▶ **Written task**: Render every line in the entries below as a numbered list, leaving out any blank lines.
Provided information section start
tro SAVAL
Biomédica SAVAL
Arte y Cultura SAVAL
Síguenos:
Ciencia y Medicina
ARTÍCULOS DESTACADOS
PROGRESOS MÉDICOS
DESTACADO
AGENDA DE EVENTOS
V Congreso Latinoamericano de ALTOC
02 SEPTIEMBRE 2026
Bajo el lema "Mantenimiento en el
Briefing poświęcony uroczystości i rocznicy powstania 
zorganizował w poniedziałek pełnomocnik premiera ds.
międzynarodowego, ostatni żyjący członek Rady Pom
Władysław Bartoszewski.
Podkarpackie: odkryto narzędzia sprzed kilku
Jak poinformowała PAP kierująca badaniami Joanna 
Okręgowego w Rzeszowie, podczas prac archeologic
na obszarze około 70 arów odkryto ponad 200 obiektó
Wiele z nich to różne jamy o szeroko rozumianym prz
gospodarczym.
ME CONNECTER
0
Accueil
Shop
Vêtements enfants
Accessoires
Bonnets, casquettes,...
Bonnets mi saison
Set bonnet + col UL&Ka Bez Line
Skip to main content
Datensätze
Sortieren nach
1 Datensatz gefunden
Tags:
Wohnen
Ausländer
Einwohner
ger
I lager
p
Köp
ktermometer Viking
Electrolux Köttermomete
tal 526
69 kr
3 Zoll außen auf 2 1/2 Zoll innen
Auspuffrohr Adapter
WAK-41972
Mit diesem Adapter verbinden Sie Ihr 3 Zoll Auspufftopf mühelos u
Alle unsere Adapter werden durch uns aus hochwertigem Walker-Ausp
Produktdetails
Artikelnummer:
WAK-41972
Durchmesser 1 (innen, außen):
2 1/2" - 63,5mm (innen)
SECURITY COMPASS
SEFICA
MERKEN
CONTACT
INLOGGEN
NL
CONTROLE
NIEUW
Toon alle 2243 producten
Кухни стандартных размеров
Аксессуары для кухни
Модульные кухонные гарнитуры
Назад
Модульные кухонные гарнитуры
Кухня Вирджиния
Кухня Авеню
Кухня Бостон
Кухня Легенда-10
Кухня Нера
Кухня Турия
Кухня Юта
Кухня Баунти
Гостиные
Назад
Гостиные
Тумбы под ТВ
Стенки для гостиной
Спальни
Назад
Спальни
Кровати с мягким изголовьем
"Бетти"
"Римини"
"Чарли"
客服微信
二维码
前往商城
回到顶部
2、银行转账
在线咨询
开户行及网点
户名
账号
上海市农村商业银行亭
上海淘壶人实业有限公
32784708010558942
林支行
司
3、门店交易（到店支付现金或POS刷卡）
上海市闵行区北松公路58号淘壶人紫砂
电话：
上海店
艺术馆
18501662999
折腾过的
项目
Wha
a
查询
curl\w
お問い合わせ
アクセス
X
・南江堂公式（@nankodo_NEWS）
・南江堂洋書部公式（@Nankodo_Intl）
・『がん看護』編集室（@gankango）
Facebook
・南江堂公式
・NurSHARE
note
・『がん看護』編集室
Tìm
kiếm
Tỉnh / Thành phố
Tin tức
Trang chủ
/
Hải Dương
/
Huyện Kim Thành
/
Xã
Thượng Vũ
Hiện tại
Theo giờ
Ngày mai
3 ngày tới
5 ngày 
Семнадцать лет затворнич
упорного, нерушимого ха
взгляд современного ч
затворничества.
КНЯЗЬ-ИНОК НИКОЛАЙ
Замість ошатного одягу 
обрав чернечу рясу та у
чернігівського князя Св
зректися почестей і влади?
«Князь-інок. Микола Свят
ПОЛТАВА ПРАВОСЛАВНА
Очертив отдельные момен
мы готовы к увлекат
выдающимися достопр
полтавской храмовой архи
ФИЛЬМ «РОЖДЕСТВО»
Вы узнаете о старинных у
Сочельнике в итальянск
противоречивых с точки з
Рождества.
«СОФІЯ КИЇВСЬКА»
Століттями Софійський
Provided information section end
▶ **Solution to this exercise**:
1. tro SAVAL
2. Biomédica SAVAL
3. Arte y Cultura SAVAL
4. Síguenos:
5. Ciencia y Medicina
6. ARTÍCULOS DESTACADOS
7. PROGRESOS MÉDICOS
8. DESTACADO
9. AGENDA DE EVENTOS
10. V Congreso Latinoamericano de ALTOC
11. 02 SEPTIEMBRE 2026
12. Bajo el lema "Mantenimiento en el
13. Briefing poświęcony uroczystości i rocznicy powstania 
14. zorganizował w poniedziałek pełnomocnik premiera ds.
15. międzynarodowego, ostatni żyjący członek Rady Pom
16. Władysław Bartoszewski.
17. Podkarpackie: odkryto narzędzia sprzed kilku
18. Jak poinformowała PAP kierująca badaniami Joanna 
19. Okręgowego w Rzeszowie, podczas prac archeologic
20. na obszarze około 70 arów odkryto ponad 200 obiektó
21. Wiele z nich to różne jamy o szeroko rozumianym prz
22. gospodarczym.
23. ME CONNECTER
24. 0
25. Accueil
26. Shop
27. Vêtements enfants
28. Accessoires
29. Bonnets, casquettes,...
30. Bonnets mi saison
31. Set bonnet + col UL&Ka Bez Line
32. Skip to main content
33. Datensätze
34. Sortieren nach
35. 1 Datensatz gefunden
36. Tags:
37. Wohnen
38. Ausländer
39. Einwohner
40. ger
41. I lager
42. p
43. Köp
44. ktermometer Viking
45. Electrolux Köttermomete
46. tal 526
47. 69 kr
48. 3 Zoll außen auf 2 1/2 Zoll innen
49. Auspuffrohr Adapter
50. WAK-41972
51. Mit diesem Adapter verbinden Sie Ihr 3 Zoll Auspufftopf mühelos u
52. Alle unsere Adapter werden durch uns aus hochwertigem Walker-Ausp
53. Produktdetails
54. Artikelnummer:
55. WAK-41972
56. Durchmesser 1 (innen, außen):
57. 2 1/2" - 63,5mm (innen)
58. SECURITY COMPASS
59. SEFICA
60. MERKEN
61. CONTACT
62. INLOGGEN
63. NL
64. CONTROLE
65. NIEUW
66. Toon alle 2243 producten
67. Кухни стандартных размеров
68. Аксессуары для кухни
69. Модульные кухонные гарнитуры
70. Назад
71. Модульные кухонные гарнитуры
72. Кухня Вирджиния
73. Кухня Авеню
74. Кухня Бостон
75. Кухня Легенда-10
76. Кухня Нера
77. Кухня Турия
78. Кухня Юта
79. Кухня Баунти
80. Гостиные
81. Назад
82. Гостиные
83. Тумбы под ТВ
84. Стенки для гостиной
85. Спальни
86. Назад
87. Спальни
88. Кровати с мягким изголовьем
89. "Бетти"
90. "Римини"
91. "Чарли"
92. 客服微信
93. 二维码
94. 前往商城
95. 回到顶部
96. 2、银行转账
97. 在线咨询
98. 开户行及网点
99. 户名
100. 账号
101. 上海市农村商业银行亭
102. 上海淘壶人实业有限公
103. 32784708010558942
104. 林支行
105. 司
106. 3、门店交易（到店支付现金或POS刷卡）
107. 上海市闵行区北松公路58号淘壶人紫砂
108. 电话：
109. 上海店
110. 艺术馆
111. 18501662999
112. 折腾过的
113. 项目
114. Wha
115. a
116. 查询
117. curl\w
118. お問い合わせ
119. アクセス
120. X
121. ・南江堂公式（@nankodo_NEWS）
122. ・南江堂洋書部公式（@Nankodo_Intl）
123. ・『がん看護』編集室（@gankango）
124. Facebook
125. ・南江堂公式
126. ・NurSHARE
127. note
128. ・『がん看護』編集室
129. Tìm
130. kiếm
131. Tỉnh / Thành phố
132. Tin tức
133. Trang chủ
134. /
135. Hải Dương
136. /
137. Huyện Kim Thành
138. /
139. Xã
140. Thượng Vũ
141. Hiện tại
142. Theo giờ
143. Ngày mai
144. 3 ngày tới
145. 5 ngày 
146. Семнадцать лет затворнич
147. упорного, нерушимого ха
148. взгляд современного ч
149. затворничества.
150. КНЯЗЬ-ИНОК НИКОЛАЙ
151. Замість ошатного одягу 
152. обрав чернечу рясу та у
153. чернігівського князя Св
154. зректися почестей і влади?
155. «Князь-інок. Микола Свят
156. ПОЛТАВА ПРАВОСЛАВНА
157. Очертив отдельные момен
158. мы готовы к увлекат
159. выдающимися достопр
160. полтавской храмовой архи
161. ФИЛЬМ «РОЖДЕСТВО»
162. Вы узнаете о старинных у
163. Сочельнике в итальянск
164. противоречивых с точки з
165. Рождества.
166. «СОФІЯ КИЇВСЬКА»
167. Століттями Софійський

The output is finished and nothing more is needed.